Friday, December 2, 2022

Local Artist Recognized With Award From Federation of Canadian Artists

In the first year as a member of the Federation of Canadian Artists, local artist Harvey Bodach of Thornbury has claimed first- and second-place honours for his wildlife paintings. Bodach joined the federation in February 2021, submitted his first piece in October for adjudication, and was awarded second place in the Federation’s 2021 Animalis exhibit. In January of this year, he entered a second piece and was awarded first place in the 2022 Animalis exhibit.

Bodach holds a Bachelor of Fine Arts BFA from York University (1979), and a Bachelor of Education from Brock University (1996). Over the years, he has worked as a commercial artist, illustrator, art director, and as a secondary school teacher. He is now retired and focusing on his landscape and wildlife painting, his sketching, photography, and sculptures.

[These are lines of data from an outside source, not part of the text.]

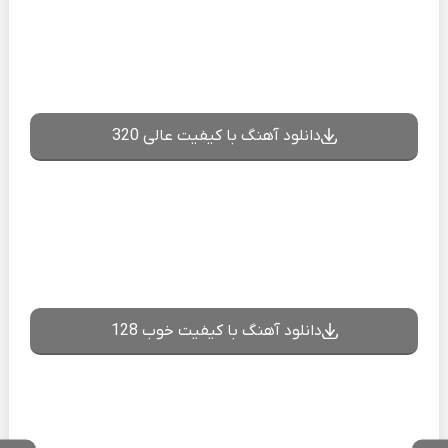
دانلود آهنگ با کیفیت عالی 320
دانلود آهنگ با کیفیت خوب 128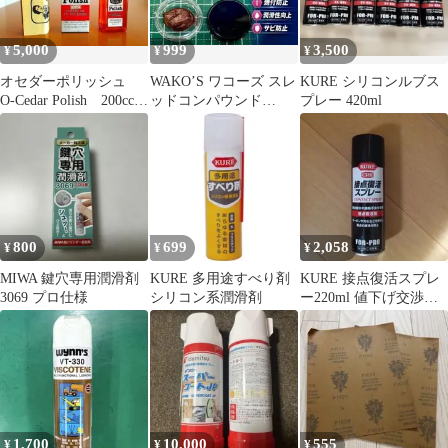
5,000
999
3,500
¥
¥
¥
オセダーポリッシュ
WAKO’S ワコーズ スレ
KURE シリコンルブス
O-Cedar Polish 200ccボ
ッドコンパウンド
プレー 420ml
トル
(V170) 塩噛み防止剤 k
800
699
2,058
¥
¥
¥
MIWA 鍵穴専用潤滑剤
KURE 多用途すべり剤
KURE 接点復活スプレ
3069 プロ仕様
シリコン系潤滑剤
ー220ml 値下げ交渉可
能
1,700
10,000
555
¥
¥
¥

Both the first-place painting, Canadian Lynx in Repose on a Moonlit Winter Night, and the second-place painting, Custom Bank Barn Timbers with a Nesting Barn Owl, can be viewed at under the past exhibits Animalis 2021 and 2022.

Bodach describes the lynx as “the ghost of our Canadian North – elusive, and apprehensive of human contact. Its grey winter fur coat creates interesting streaming textures and deep pockets for the artist to explore.” The artist bases his portrayal of the lynx and all of the wildlife hie features in his paintings from years of life experiences and observations in the Canadian wild – in Haida Gwaii, Killarney, Banff, and Algonquin Park – as well as travels in the USA’s Grand Canyon and Monument Valley, in Florida, and in Alaska.

The process of creating his art starts with intense fieldwork and observation, according to Bodach. Whether in the Canadian wild or in galleries and museums throughout the world, his sketch pad and camera are always at hand. “Sketchbooks and various camera lenses are the instruments I use in recording these experiences,” he said. “I always carry both these two recording tools. When travelling, unusual landscapes are logged and then sought out later. Driving with me can sometimes be a challenge.

Wildlife is mostly experienced in the natural ecological settings, but when additional technical information is required, game farms, rehabilitation centres, zoos, and even the ROM’s collection of wildlife skins help fill in the gaps.

The studio work begins with laying out my field studies and photos. Layouts are created and the best one is tested and developed further in drawing form the final paintings to try to underline the original experiences in my life and out in the field.”